- [Directions for this task] Each line from the one holding "left front paw: (572, 371)" through the end of the records should be returned exactly, while pictures are skipped.

- [Information given]
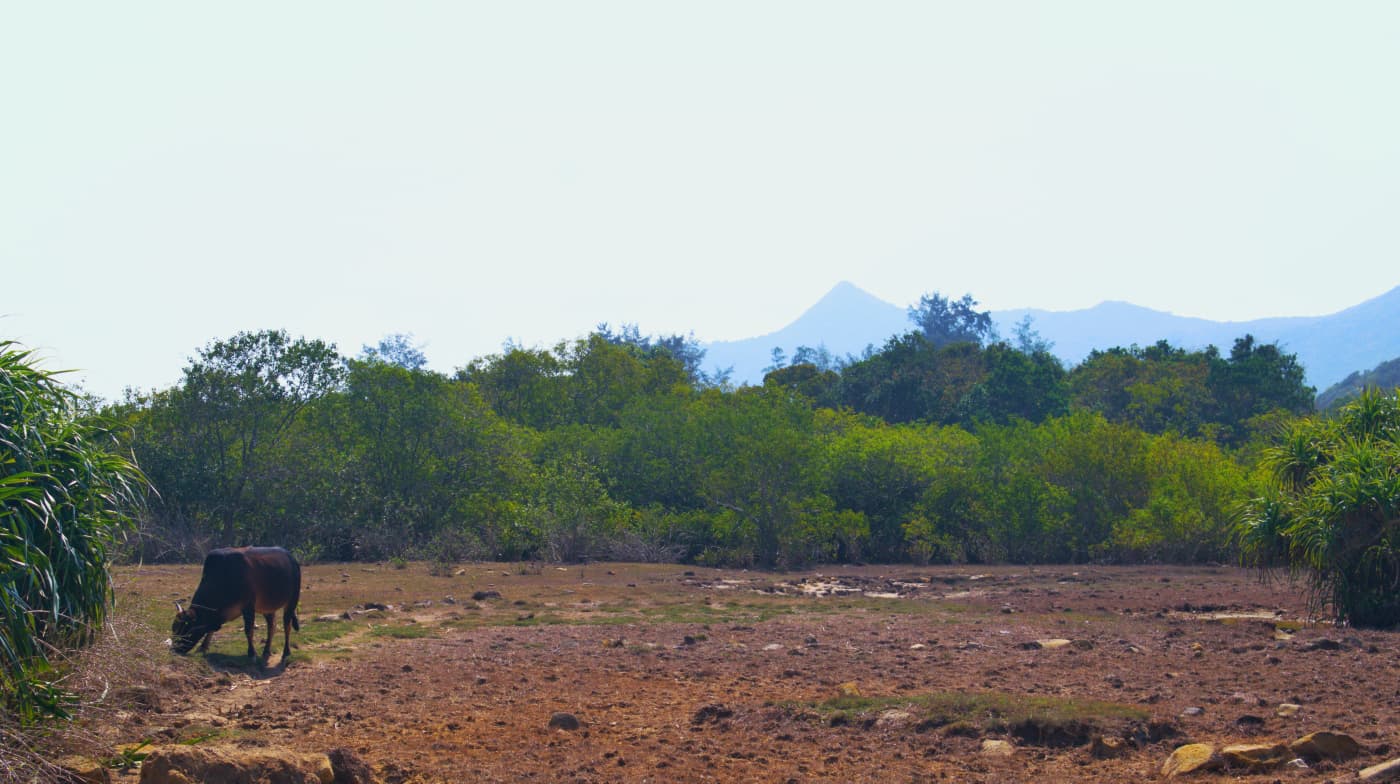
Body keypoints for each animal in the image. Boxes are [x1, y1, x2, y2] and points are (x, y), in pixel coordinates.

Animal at [171, 546, 302, 664]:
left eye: (186, 630)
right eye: (174, 629)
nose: (175, 649)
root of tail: (291, 558)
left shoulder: (248, 607)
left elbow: (248, 631)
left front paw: (251, 654)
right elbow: (211, 629)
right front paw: (203, 647)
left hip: (292, 601)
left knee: (287, 626)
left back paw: (286, 653)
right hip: (268, 608)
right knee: (271, 626)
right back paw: (266, 651)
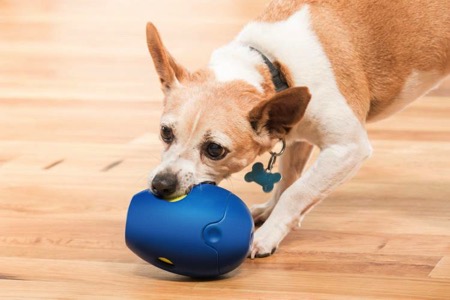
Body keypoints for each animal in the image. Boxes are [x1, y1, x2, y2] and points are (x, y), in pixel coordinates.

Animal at [146, 0, 448, 258]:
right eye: (165, 132)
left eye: (214, 149)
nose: (160, 184)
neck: (275, 65)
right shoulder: (297, 137)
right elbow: (287, 180)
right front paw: (270, 211)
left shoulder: (348, 148)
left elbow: (297, 192)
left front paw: (267, 235)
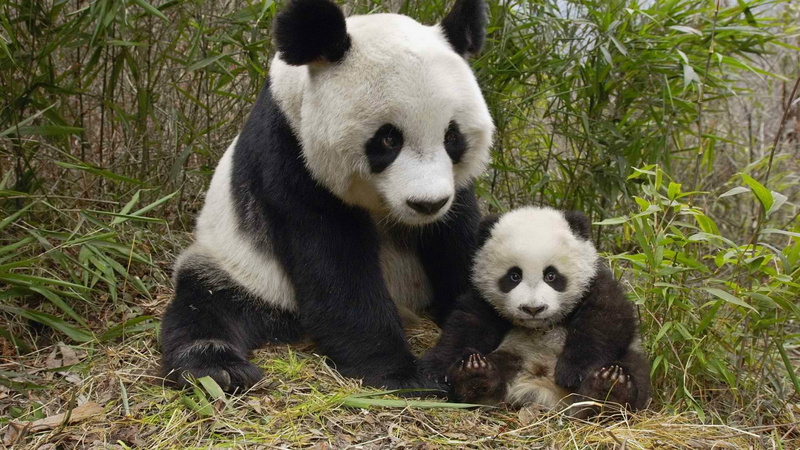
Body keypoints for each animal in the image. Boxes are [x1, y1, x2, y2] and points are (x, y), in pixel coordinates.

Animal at [159, 0, 494, 393]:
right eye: (388, 139)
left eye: (452, 137)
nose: (427, 204)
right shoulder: (290, 155)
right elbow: (334, 264)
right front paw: (403, 373)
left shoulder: (455, 191)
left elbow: (458, 241)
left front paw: (467, 355)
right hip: (240, 267)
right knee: (206, 302)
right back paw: (218, 368)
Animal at [422, 207, 651, 416]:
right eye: (514, 276)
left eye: (551, 275)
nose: (533, 308)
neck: (541, 326)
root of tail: (544, 391)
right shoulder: (483, 297)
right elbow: (467, 325)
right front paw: (435, 369)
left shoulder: (595, 282)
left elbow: (606, 320)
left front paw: (572, 371)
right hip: (513, 354)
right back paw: (475, 376)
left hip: (628, 357)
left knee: (634, 368)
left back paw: (609, 390)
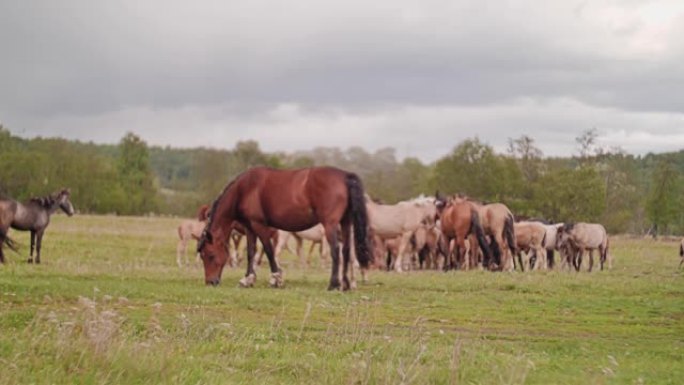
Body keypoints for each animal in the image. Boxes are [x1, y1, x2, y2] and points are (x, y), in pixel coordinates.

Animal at [195, 166, 372, 290]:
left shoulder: (259, 225)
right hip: (345, 222)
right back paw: (346, 284)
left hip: (330, 225)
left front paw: (276, 279)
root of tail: (345, 176)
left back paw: (334, 284)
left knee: (335, 250)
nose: (210, 282)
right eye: (202, 256)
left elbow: (268, 251)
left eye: (210, 255)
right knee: (346, 250)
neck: (245, 189)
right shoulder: (249, 227)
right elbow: (251, 252)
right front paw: (248, 279)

- [The completed task]
left front paw: (572, 371)
right hip: (513, 354)
right back paw: (475, 376)
left hip: (628, 357)
left knee: (634, 368)
left back paw: (609, 390)
Body keypoints for each animal in the image. Boxes are [x1, y1, x2, y2] and points are (x, y), in pixel coordinates.

Animal at [195, 166, 372, 290]:
left shoulder: (259, 225)
right hip: (345, 222)
right back paw: (346, 284)
left hip: (330, 225)
left front paw: (276, 279)
root of tail: (345, 176)
left back paw: (334, 284)
left knee: (335, 250)
nose: (210, 282)
right eye: (202, 256)
left elbow: (268, 251)
left eye: (210, 255)
right knee: (346, 250)
neck: (245, 189)
right shoulder: (249, 227)
right elbow: (251, 252)
right front paw: (248, 279)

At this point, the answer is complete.